#### EXERCISE DATA
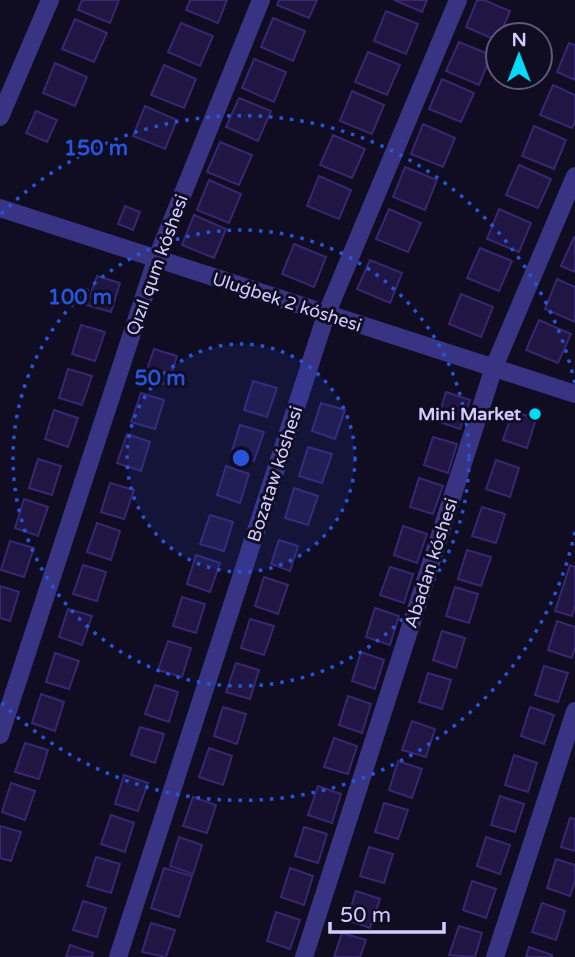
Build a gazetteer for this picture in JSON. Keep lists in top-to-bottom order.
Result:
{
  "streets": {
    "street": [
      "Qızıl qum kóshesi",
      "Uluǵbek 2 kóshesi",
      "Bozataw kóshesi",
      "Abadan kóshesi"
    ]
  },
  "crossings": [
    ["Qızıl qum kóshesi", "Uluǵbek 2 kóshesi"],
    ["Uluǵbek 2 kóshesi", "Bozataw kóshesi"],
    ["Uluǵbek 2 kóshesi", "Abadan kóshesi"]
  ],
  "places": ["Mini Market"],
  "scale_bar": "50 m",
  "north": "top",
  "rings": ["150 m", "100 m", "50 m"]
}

--

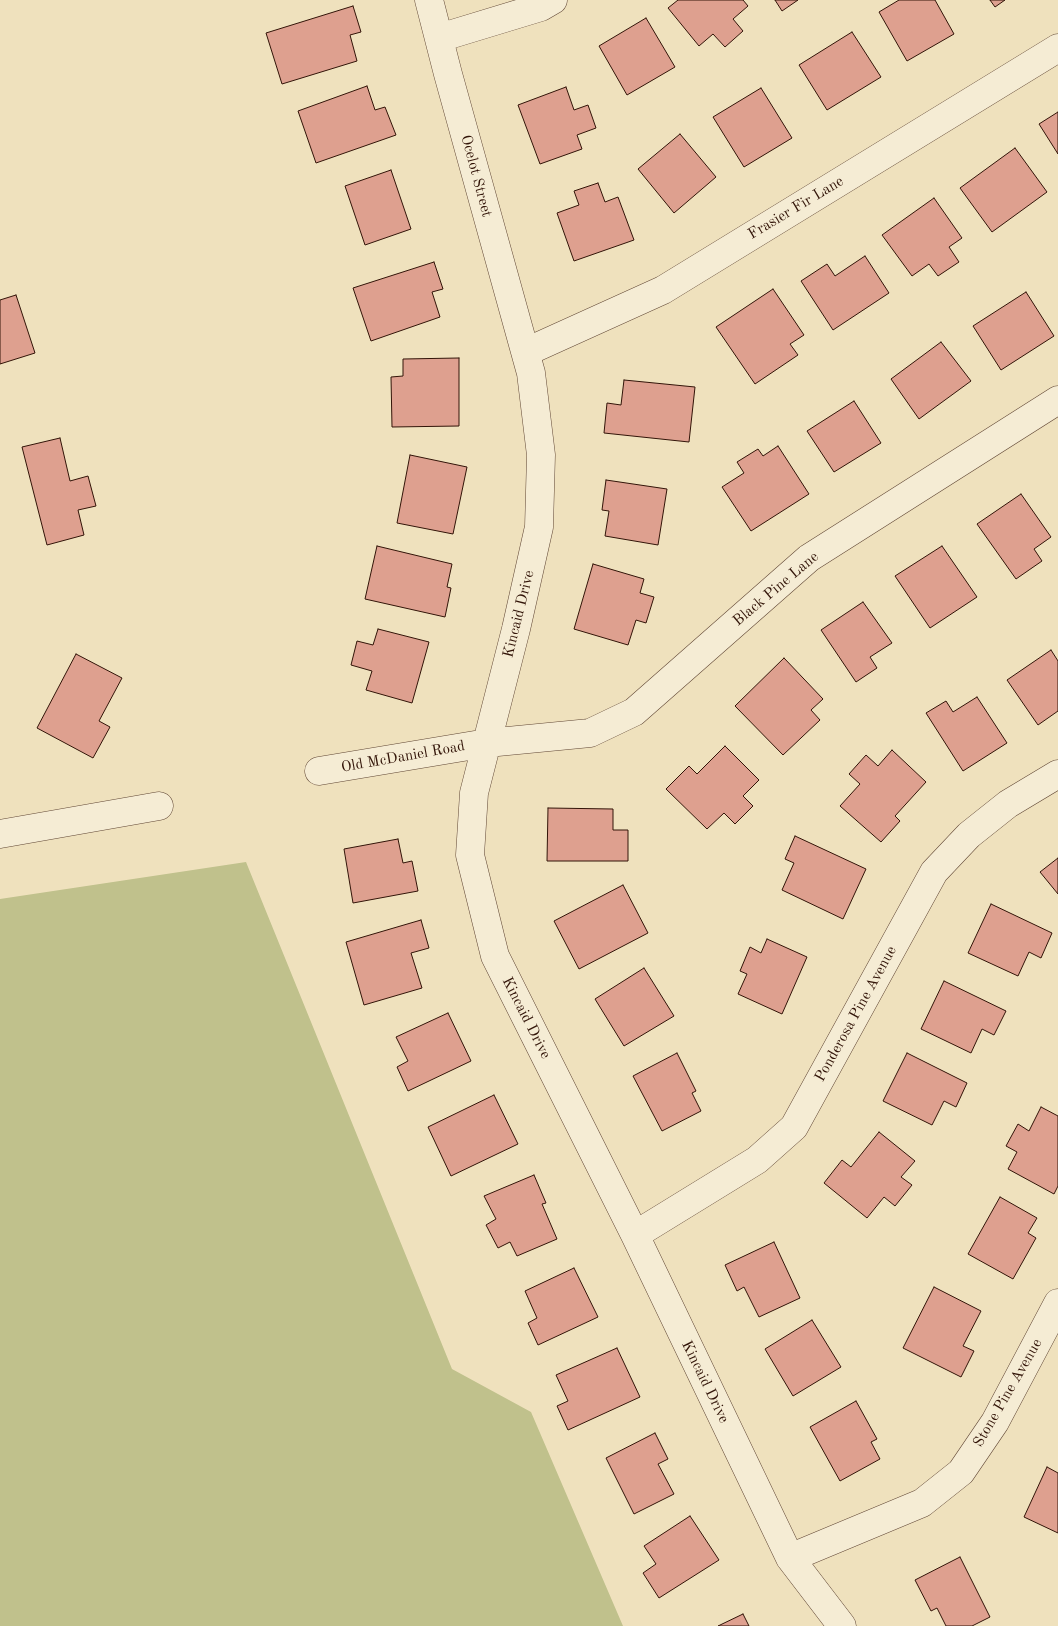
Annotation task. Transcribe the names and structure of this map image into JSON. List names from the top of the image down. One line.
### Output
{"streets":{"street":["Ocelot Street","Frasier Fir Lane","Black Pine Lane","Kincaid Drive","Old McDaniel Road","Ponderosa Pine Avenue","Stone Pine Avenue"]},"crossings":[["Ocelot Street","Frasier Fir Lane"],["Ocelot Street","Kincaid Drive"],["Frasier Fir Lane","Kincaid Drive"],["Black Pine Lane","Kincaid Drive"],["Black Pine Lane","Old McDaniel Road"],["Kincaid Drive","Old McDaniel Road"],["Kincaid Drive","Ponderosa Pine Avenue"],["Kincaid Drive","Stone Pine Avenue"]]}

#### PROMPT
Looking at the data above, how many lines hold the string "JSON"? Reply with only the number.

#### OUTPUT OF THE TASK
2